▸ ACTION ITEM:
The answer must be every line of the data that holds the word "Airbnb".

··········

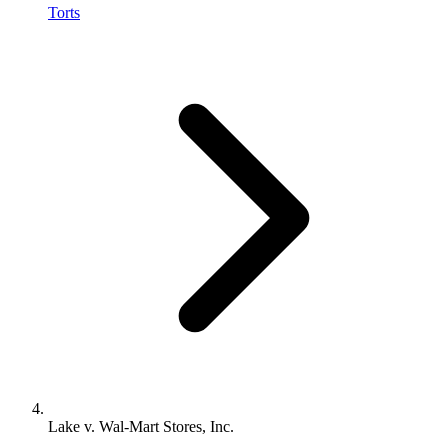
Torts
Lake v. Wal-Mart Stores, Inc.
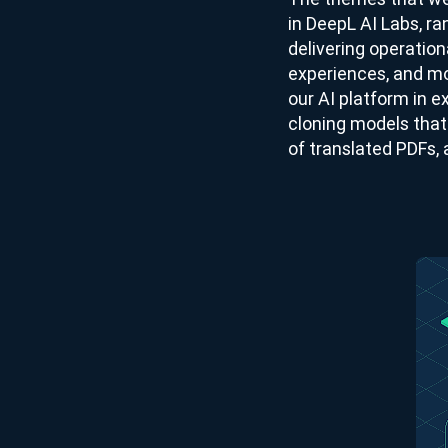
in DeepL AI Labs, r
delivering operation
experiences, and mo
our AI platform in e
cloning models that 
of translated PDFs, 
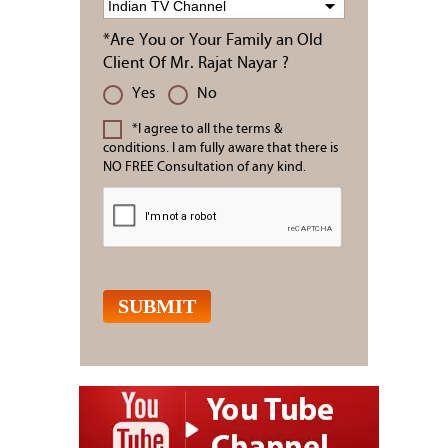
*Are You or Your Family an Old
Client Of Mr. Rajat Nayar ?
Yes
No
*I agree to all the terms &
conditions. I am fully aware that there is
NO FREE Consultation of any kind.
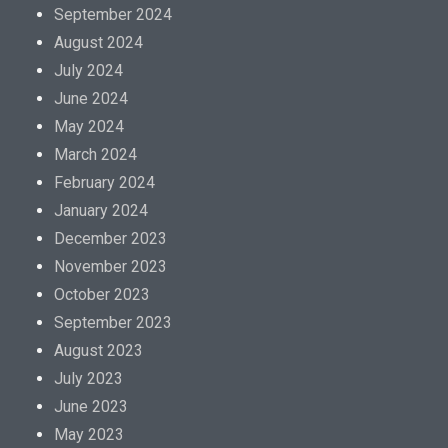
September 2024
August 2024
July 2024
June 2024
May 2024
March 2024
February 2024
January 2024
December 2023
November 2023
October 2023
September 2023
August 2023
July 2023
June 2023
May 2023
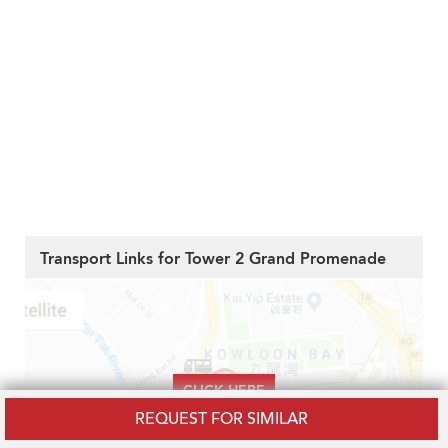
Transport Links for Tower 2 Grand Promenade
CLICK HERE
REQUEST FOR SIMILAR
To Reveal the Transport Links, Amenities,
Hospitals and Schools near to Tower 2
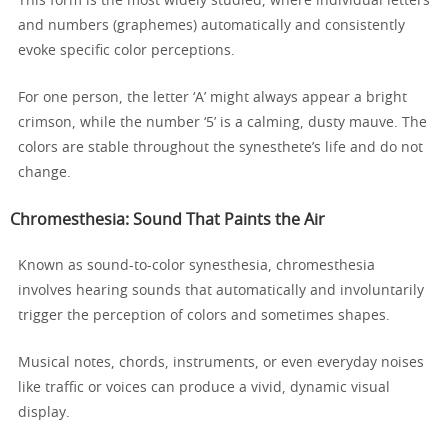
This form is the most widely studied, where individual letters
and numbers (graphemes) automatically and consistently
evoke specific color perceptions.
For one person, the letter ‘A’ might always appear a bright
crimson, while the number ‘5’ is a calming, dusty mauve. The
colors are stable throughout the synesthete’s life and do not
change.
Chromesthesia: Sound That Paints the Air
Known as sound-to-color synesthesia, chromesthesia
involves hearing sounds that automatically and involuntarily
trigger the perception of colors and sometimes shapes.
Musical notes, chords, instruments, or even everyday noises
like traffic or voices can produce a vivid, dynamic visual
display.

··········

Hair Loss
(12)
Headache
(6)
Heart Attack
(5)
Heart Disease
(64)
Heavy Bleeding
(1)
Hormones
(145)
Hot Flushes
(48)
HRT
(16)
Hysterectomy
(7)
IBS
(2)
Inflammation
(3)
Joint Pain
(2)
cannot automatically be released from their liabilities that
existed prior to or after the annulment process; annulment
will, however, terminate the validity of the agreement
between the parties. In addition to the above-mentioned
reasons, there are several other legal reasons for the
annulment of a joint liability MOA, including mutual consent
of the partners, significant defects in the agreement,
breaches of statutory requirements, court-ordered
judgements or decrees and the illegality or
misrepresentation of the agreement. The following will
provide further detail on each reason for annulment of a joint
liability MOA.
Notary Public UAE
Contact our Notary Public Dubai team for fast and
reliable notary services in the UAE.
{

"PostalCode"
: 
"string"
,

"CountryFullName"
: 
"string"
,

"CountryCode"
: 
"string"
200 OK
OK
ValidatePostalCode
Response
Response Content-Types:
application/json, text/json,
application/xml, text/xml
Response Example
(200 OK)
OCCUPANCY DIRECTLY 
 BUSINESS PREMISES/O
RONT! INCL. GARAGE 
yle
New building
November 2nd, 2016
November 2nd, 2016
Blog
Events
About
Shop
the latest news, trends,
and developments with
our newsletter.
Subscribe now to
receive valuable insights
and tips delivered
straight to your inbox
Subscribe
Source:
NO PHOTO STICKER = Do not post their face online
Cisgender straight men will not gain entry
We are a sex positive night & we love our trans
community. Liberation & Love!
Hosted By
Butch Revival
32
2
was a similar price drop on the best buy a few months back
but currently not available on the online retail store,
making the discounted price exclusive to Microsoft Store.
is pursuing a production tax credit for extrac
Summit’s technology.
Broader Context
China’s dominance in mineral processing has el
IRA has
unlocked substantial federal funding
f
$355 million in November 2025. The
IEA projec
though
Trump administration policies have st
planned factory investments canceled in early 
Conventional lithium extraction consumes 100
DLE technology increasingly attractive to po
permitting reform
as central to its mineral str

··········

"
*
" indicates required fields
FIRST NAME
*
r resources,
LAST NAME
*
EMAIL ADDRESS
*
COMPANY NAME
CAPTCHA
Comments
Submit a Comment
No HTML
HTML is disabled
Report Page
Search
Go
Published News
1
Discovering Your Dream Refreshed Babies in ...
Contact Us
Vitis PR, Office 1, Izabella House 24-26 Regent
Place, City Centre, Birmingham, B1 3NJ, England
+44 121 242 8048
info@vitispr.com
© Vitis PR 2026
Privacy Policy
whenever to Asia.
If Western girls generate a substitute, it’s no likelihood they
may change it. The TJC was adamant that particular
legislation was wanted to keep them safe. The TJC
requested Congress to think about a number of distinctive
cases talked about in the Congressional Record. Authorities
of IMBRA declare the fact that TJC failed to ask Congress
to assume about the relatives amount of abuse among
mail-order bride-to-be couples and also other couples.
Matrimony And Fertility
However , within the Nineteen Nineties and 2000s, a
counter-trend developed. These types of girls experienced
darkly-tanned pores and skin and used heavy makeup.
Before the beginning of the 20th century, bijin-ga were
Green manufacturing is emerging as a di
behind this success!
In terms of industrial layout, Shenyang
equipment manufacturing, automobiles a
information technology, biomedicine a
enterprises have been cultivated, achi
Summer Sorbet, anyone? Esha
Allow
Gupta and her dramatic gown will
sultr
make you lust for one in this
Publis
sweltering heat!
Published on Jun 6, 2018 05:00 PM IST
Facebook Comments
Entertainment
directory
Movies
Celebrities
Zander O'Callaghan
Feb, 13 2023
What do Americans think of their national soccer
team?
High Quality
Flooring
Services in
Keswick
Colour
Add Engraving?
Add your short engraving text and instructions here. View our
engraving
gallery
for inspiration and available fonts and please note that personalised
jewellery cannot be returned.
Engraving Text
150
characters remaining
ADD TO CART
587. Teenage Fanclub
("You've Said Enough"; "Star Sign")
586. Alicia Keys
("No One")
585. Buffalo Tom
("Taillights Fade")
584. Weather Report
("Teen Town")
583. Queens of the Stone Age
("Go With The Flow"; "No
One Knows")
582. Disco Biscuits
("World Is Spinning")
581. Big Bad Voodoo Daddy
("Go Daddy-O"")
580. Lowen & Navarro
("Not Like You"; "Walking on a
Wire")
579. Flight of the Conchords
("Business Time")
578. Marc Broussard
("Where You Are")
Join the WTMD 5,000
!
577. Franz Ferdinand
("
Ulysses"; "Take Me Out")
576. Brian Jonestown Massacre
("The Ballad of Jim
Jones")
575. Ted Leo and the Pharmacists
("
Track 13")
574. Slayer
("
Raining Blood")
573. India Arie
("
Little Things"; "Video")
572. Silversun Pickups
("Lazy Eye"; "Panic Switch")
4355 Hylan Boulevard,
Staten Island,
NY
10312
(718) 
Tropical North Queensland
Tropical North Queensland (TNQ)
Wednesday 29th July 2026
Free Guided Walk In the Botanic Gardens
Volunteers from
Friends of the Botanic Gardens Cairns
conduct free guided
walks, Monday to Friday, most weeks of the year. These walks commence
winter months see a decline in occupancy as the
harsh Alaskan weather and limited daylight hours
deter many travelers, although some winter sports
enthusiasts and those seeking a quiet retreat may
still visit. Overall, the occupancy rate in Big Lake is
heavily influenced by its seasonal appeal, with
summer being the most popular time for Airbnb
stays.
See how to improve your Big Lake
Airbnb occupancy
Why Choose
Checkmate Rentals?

··········

▸ WRITTEN ANSWER:
summer being the most popular time for Airbnb
Airbnb occupancy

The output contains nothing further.